Dixon, meanwhile, had seemingly been given the keys to the team. He averaged 34.5 minutes in those two exhibition wins last February, was filling into his body and looking every bit the part of an effective D-II point guard.
Still, the transfer portal giveth even when the transfer portal taketh away.
One major addition this year is Thacker, who has relocated to MSUB after graduating from D-I Idaho. Thacker came to the Yellowjackets with high expectations — without even playing a game in the GNAC, he was named to the preseason all-conference team.
Thacker started in 39 of 52 games at Idaho. In 2020-21, Thacker averaged 11.8 points, 2.8 rebounds and 2.2 assists per game in Big Sky play while also shooting 84.9% from the foul line. Durham said Thacker should fill the void left by Dixon.
Thacker, meanwhile, is comfortable in his new environs.
“There’s guys coming in and out of programs all the time. But with that COVID year, that transfer portal was insane,” said Thacker, who was attracted to MSUB because of its fast-paced style. “There were so many guys that went in there looking for a new spot.
“Being an older guy I’m looking to push the pace. We have some young guys that haven’t gotten to play. They didn’t get to play last year, and I was fortunate enough to play a full season. I just want to play my game and push the pace and be an example to the younger guys.”
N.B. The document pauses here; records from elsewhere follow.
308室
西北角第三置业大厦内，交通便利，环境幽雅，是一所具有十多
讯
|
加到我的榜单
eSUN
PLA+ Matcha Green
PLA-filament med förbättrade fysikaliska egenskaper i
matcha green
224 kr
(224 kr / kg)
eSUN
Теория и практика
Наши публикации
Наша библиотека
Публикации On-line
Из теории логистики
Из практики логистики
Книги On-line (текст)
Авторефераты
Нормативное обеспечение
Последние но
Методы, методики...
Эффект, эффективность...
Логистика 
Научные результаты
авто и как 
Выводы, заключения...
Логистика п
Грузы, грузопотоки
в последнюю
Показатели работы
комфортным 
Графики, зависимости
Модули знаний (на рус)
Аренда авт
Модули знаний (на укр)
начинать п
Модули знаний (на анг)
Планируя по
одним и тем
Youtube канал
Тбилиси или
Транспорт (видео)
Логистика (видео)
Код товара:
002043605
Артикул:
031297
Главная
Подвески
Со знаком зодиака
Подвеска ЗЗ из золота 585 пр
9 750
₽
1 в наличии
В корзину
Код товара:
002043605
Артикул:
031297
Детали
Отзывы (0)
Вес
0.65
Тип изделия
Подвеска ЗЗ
Thacker and Wiggins have been MSUB’s most consistent duo so far, and could be worth the price of admission on their own. Wiggins entered Wednesday leading the team in scoring at 15.3 points per game. Thacker was averaging 14.7 points, 5.7 rebounds and 2.7 assists.
Both show the ability to bring the ball up the court and break a press, and they complement each other on the perimeter.
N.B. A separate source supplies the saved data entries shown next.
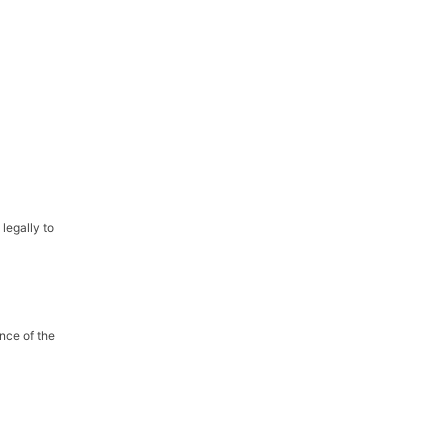
legally to
nce of the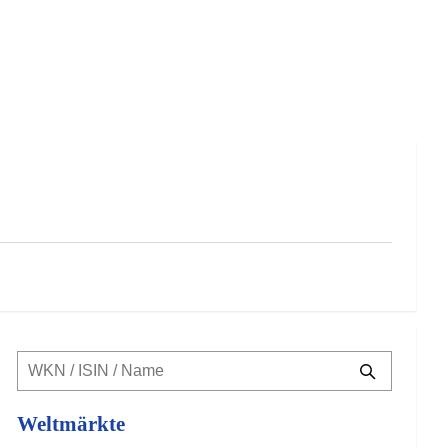
Weltmärkte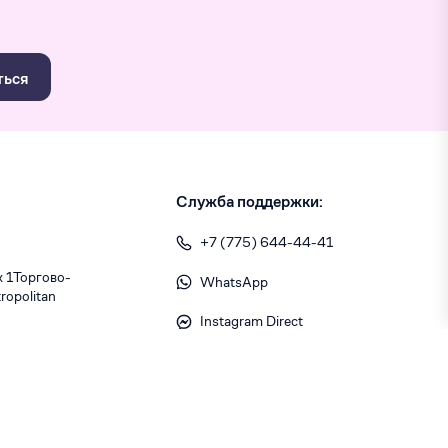
ться
Служба поддержки:
+7 (775) 644-44-41
1 ​Торгово-
WhatsApp
opolitan
Instagram Direct
info@skiny.kz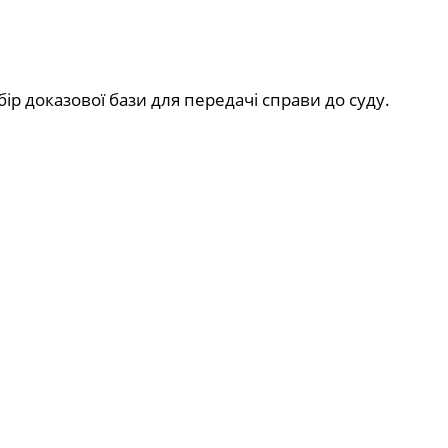
ір доказової бази для передачі справи до суду.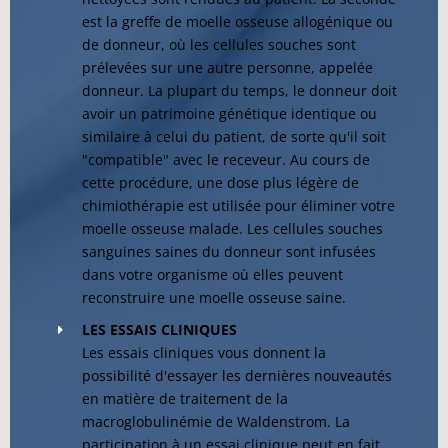
est la greffe de moelle osseuse allogénique ou
de donneur, où les cellules souches sont
prélevées sur une autre personne, appelée
donneur. La plupart du temps, le donneur doit
avoir un patrimoine génétique identique ou
similaire à celui du patient, de sorte qu'il soit
"compatible" avec le receveur. Au cours de
cette procédure, une dose plus légère de
chimiothérapie est utilisée pour éliminer votre
moelle osseuse malade. Les cellules souches
sanguines saines du donneur sont infusées
dans votre organisme où elles peuvent
reconstruire une moelle osseuse saine.
LES ESSAIS CLINIQUES
Les essais cliniques vous donnent la
possibilité d'essayer les dernières nouveautés
en matière de traitement de la
macroglobulinémie de Waldenstrom. La
participation à un essai clinique peut en fait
Filling Howard’s shoes in the frontcourt could be more arduous. The Jackets aren’t lacking size, just experience. Bilal Shabazz, a 6-foot-8 forward, appeared in just five Division I games last year at Montana State; 6-9 transfer Malik Brikat showed a willingness to battle on both ends against Black Hills, scoring 12 points and grabbing eight rebounds.
Emmanuel Ajanaku, a 6-10 freshman holdover from last year, is essentially in his first season but could prove to be a solid rim protector; and 6-9 Jimmy Brown, also returning from last year’s team, is in his first full D-I season.
Another player of note is 6-5 wing Nicholas Sebastiao, who came into Wednesday averaging 25.3 minutes per game in his first full collegiate campaign. He had 12 points against Black Hills.
MSUB was picked to finish last in the 10-team GNAC. But the Jackets’ stated goal is to finish in the top six and qualify for the league’s postseason tournament.
“We’re pretty athletic, we’ve got some good size. We haven’t been shooting the ball great yet, which I think will come, but I think we’re going to be a really solid defensive team,” Durham said. “It’s exciting to be back, but it’s weird to be back. Obviously no one had ever been through a year off, so it seems like we’re starting from square one.
“We obviously didn’t get much respect in the poll, and I knew losing Brendan that was going to be the case. But we have a little motivation to see what we can do in the GNAC.”
The Yellowjackets host South Dakota Mines on Saturday at 7 p.m.